Subscribe

Thursday, July 23, 2020


HOW CAN WE LOVE WITHOUT TOLERANCE?

My blog series on John Wesley’s Manifesto continues with “promote tolerance.” Well, that’s a hard one isn’t it? Tolerance is defined as “the ability or willingness to tolerate something, in particular the existence of opinions or behavior that one does not necessarily agree with.”

It’s not a big surprise to anyone that knows me that I love to read. Why would I would jump from tolerance to reading? I mean I know that I can get to reading pretty easily, from pretty much anywhere! But…I read.
·         I read for entertainment
·         I read for knowledge
·         I read for different experiences
·         I read …

Growing up, I couldn’t read enough. I would sit at the kitchen table, eating my bowl of cereal and reading the back of the cereal box (every day…same box). I would check biographies out of the school library to learn more about someone mentioned in class. There was a long time when I read any and every book I could read about the Civil War; diaries written then, historical novels “set” in that time, history books, anything… When my mother would “force” me to go outside to get fresh air in the summer, I’d just take my book and go outside for a little light summer reading (think War and Peace or Gone With the Wind). Currently, I read stewardship books (for fun!).

But I also read books with opinions that I don’t agree with! Why would I subject myself to sometimes stomach-churning, anger-inducing opinions set out on a written page? Because…how can I say my opinion is a valid opinion, if I haven’t considered someone else’s?

We are in a time where differences of opinion and tolerance are suffering. Social media has, in a lot of ways, become the avenue of discourse that is not open-minded or tolerant, but negative and nasty.

·          How can we be tolerant of someone who holds an opinion that we think is morally             bankrupt or even criminal?

·         How can we be tolerant of someone whose religious beliefs differ from our own?

Tolerance, of course, includes religious tolerance.
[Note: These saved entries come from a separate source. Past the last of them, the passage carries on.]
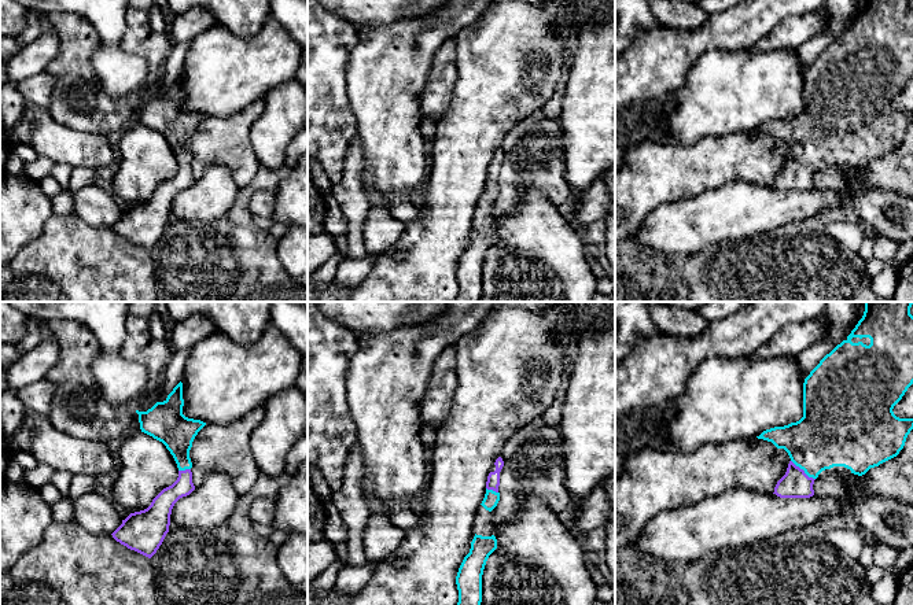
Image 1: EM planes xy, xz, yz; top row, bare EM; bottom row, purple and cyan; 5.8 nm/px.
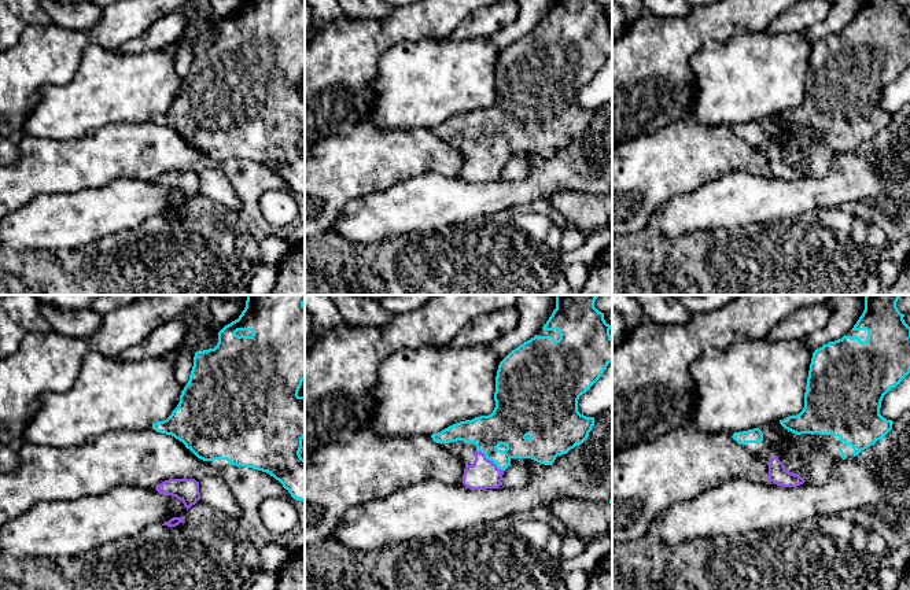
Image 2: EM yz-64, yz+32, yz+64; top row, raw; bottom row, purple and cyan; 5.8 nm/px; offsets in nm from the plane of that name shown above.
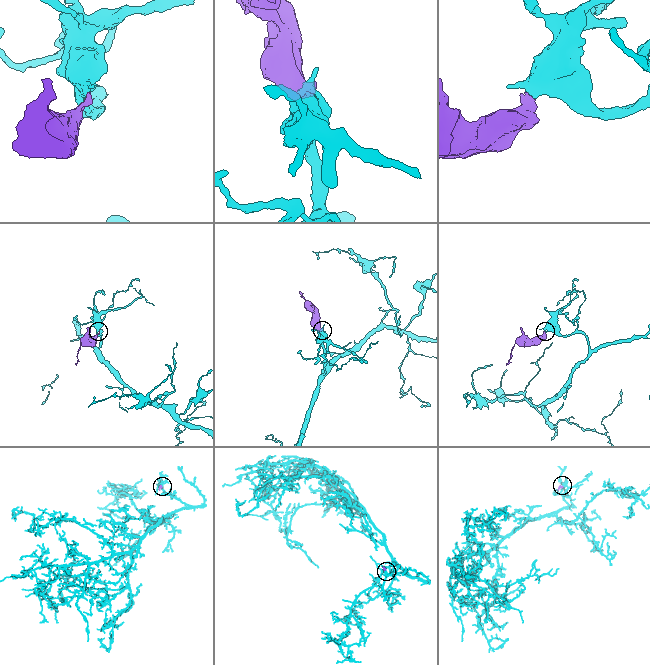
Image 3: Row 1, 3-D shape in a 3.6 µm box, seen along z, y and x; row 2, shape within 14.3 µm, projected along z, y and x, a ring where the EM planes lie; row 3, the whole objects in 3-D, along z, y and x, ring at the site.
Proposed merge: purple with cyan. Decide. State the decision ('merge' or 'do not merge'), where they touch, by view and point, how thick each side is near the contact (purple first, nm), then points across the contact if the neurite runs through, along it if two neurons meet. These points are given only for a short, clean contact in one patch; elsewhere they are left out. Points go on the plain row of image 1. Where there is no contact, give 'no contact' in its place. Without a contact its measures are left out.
merge; contact yz (803, 163); calibres 170 and 360 nm; way yz (795, 176), (803, 163), (810, 144), (827, 128)

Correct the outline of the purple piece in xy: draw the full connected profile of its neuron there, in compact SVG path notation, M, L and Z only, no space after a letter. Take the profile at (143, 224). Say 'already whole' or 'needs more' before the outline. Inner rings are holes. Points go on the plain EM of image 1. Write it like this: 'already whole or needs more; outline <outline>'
needs more; outline M180 74L163 95L157 95L147 104L136 103L141 125L162 134L178 161L178 170L172 178L163 181L147 202L130 206L111 226L117 235L148 251L157 246L169 225L174 196L195 182L189 143L206 115L185 110L183 99Z

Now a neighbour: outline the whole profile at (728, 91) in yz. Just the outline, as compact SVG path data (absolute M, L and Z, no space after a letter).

John Wesley believed in religious freedom, preaching in his Sermon 39 – Catholic Spirit, saying: "Not that we loved God, but that he loved us, and sent his Son to be the propitiation for our sins. Beloved, if God so loved us, we ought also to love one another” (verses 10, 11).

He had personal experience with lack of tolerance. “On one particularly harrowing evening, Wesley was taken captive by several mobs, who escorted him to the homes of indifferent magistrates, where the mob cited disruptive Methodists who “sing Psalms all day, nay, and make folks rise at five in the morning.” The magistrates refused to intervene, leaving Wesley hostage, repeatedly pummeled, spouting blood from his mouth, amid cries of “Hang him!” He afterwards claimed he felt no pain. Later the same magistrates tried to press charges against him for disturbing the peace…’Suppose we were dissenters . . . ; suppose we were Turks or Jews; still are we not to have the benefit of the law of our country,” Wesley implored. “Proceed against us by law, if you can or dare, but not by lawless violence. . . . This is flat rebellion both against God and the king.’

The early Wesleyan revivals, although not political, were democratizing and liberty enhancing in their ultimate social impact, benefitting persons of all faiths and no faith. Christians of today, in contending for full religious liberty, even on the edges, serve not just themselves but the conscience rights of everyone.”[1]

We are different, but I believe, even in our differences, in spite of our differences, or because of our differences, we can be tolerant of others, even when we have a personal opinion that someone else’s belief system is so completely different from our own that it cannot be understood. We cannot formulate responses based on physical violence, or emotional violence or violent speech on a Christian belief, can we?

          Darkness cannot drive out darkness; only light can do that. Hate         cannot drive out hate; only love can do that. Martin Luther King, Jr.

          Life's most persistent and urgent question is, 'What are you doing for others?' Martin Luther King, Jr.
      So how can we love without tolerance?